Once an optimal path has been determined, as indicated by the bottom right panel in FIG. 9, a plurality of segments of the transcript can be created.

Since only the interviewer script and not the patient response (which comes after the script) are matched, to create the final segments the chunk matches for segment i are augmented with all the chunk matches for segment i+1 for i<S−1. The output is: for each SOP segment, the transcript excerpt starting from the start of the first matched transcript chunk up to the end of the last matched transcript chunk.

The above-described methods 200-900 have assumed that the machine learning models and the participants in the clinical interview are all operating in the same spoken language. However, machine learning models are generally in a specific language, commonly English. Therefore, it would be desirable to perform the above tasks for clinical assessments performed in languages other than in English.

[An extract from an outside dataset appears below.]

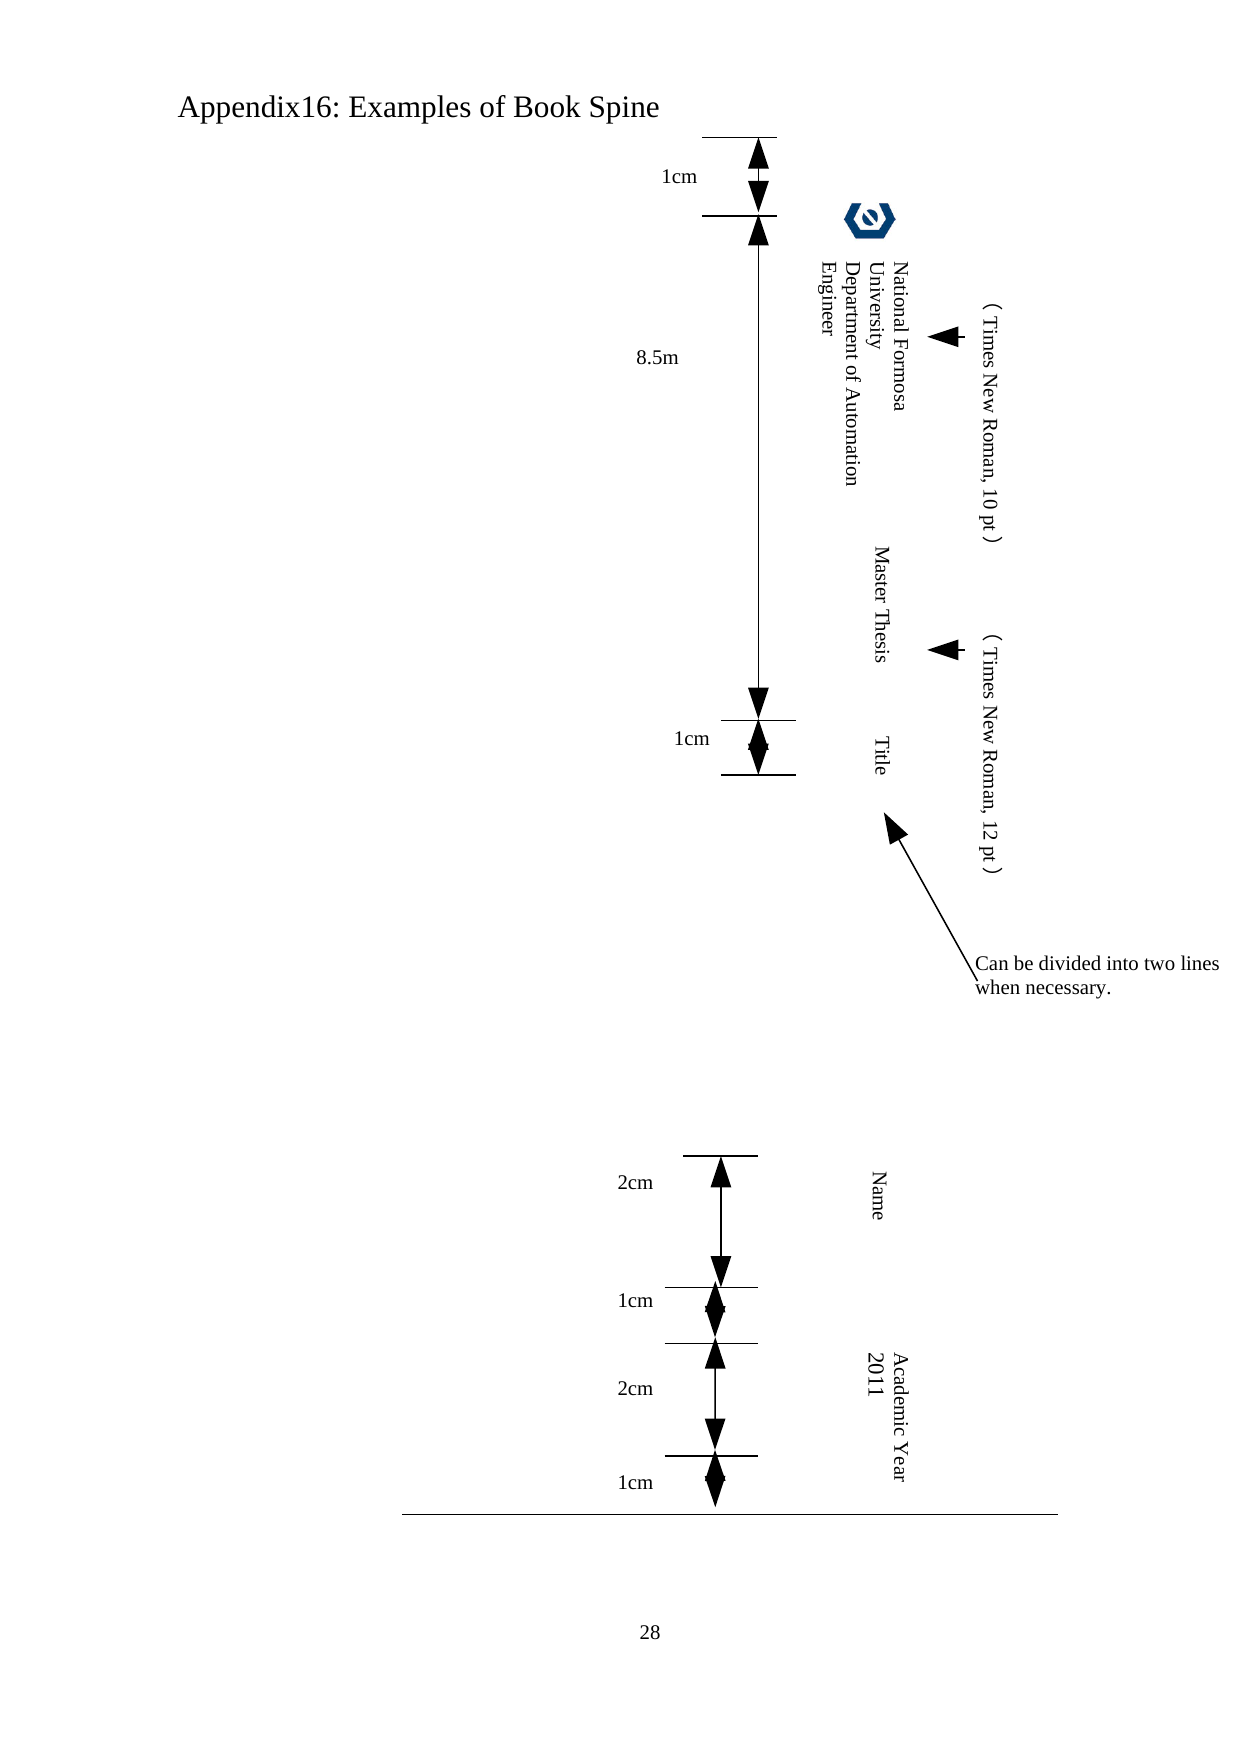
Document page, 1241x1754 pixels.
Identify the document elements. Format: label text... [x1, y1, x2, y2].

text Appendix16: Examples of Book Spine [177, 89, 1122, 124]
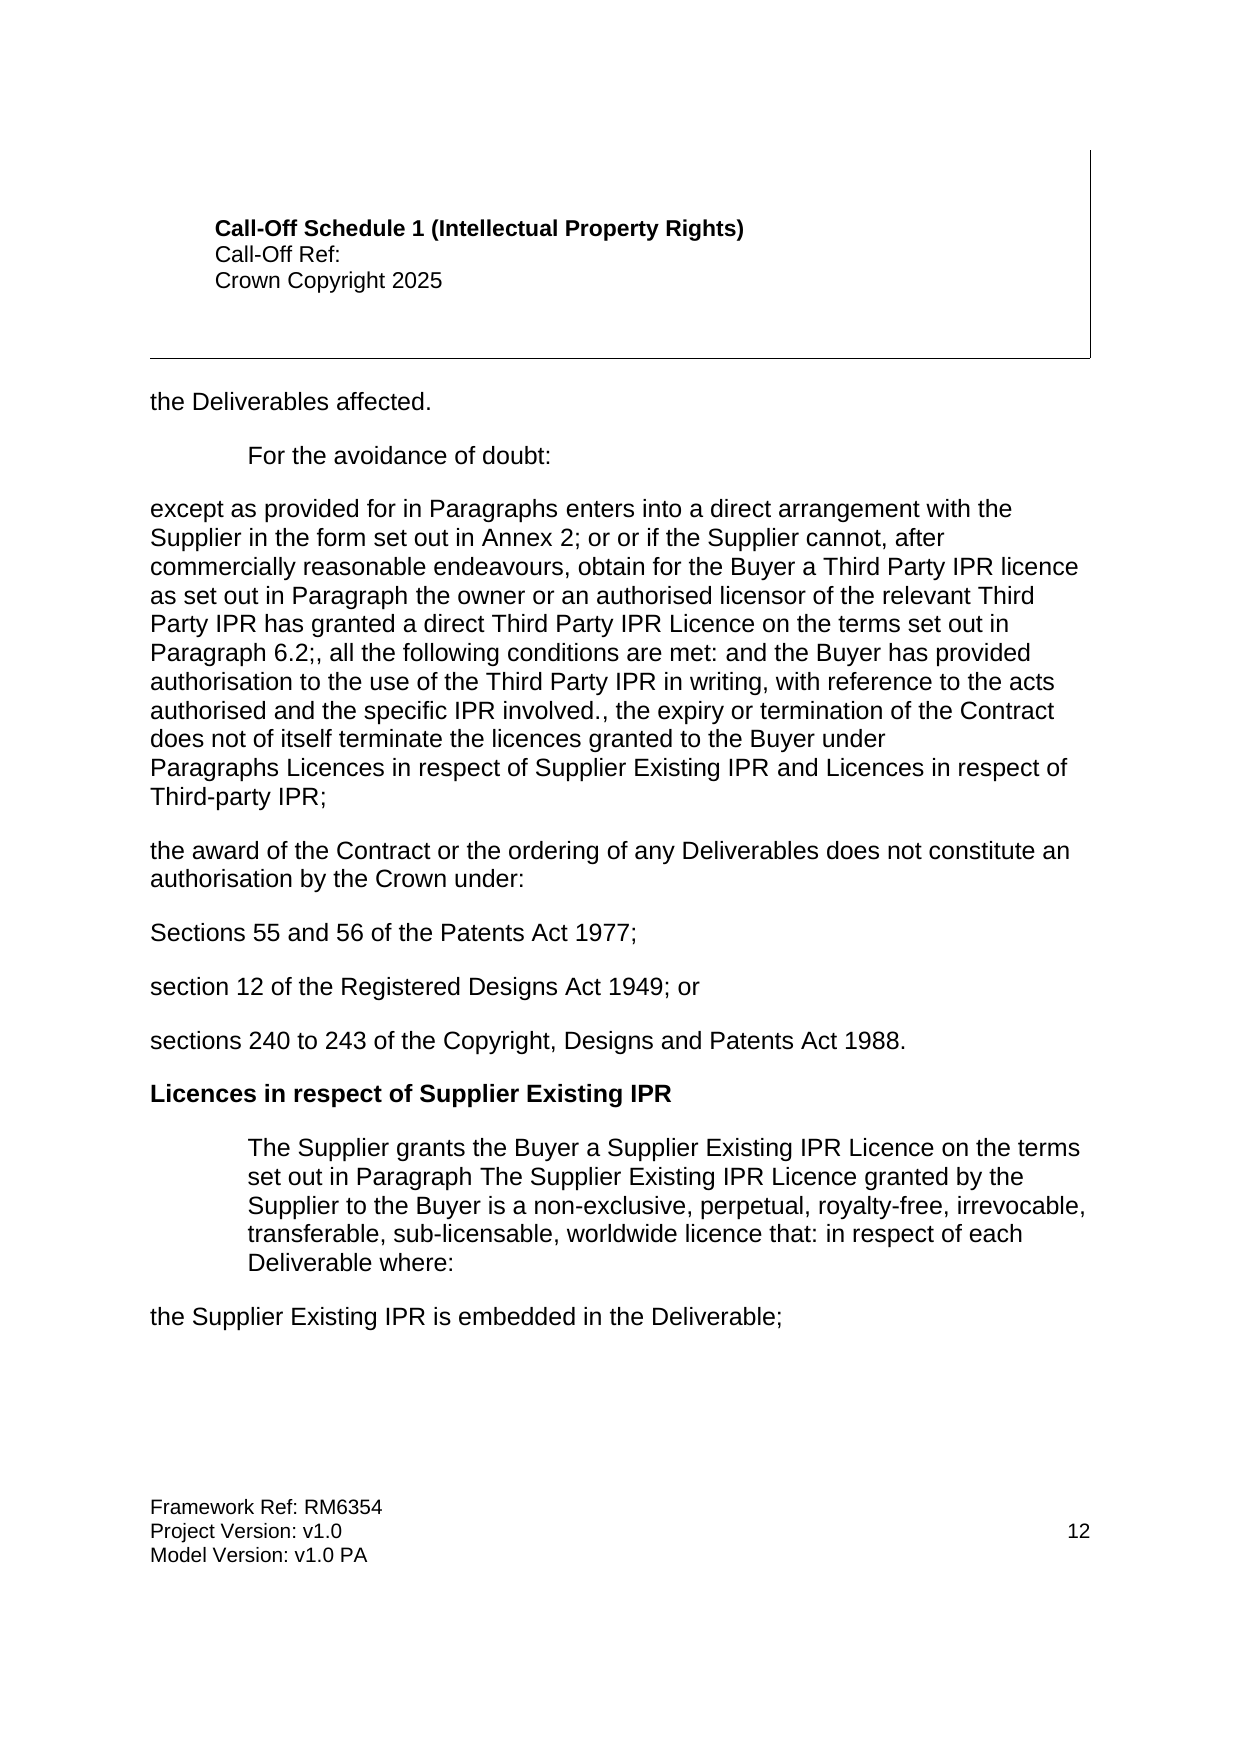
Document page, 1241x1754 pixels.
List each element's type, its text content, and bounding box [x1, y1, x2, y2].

In a similar manner to the method 200 for performing transcription, an SOP can be provided as an input that conditions a machine learning model configured to translate a text or audio input in one language to an equivalent text and/or audio input in another language more effectively in the context of the clinical assessment. This can be used as a pre-processing step before performing the methods for rating, reviewing, and/or administering clinical assessments described above. For example, input assessment data can be provided to a translation machine learning model together with an SOP to convert a transcription produced by a machine learning model designed for Spanish into an English transcription. The SOP conditions the translation model to provide an English translation that is weighted more heavily towards terms relevant to the clinical assessment of the SOP. This English translation can subsequently be used in the methods above for segmentation, diarisation, rating, review and administration. It would be appreciated this enables these aspects of clinical assessments to be performed automatically in any language.

In other examples, the higher-quality translation produced by SOP conditioning may be provided to a human clinician for rating or review.

In the method 700, the pre-processing step of translation can be performed in each iterative streaming cycle to interact with non-English speakers (for example) even if the generative ML model 708 is designed for or performs optimally in English.

Some machine learning models may be able to transcribe and translate simultaneously. Conditioning such a model on English template data, while giving it a non-English input, allows the model to transcribe and translate at the same time in a way where the translation is more fit for rating by the English rating system than a typical translation would be.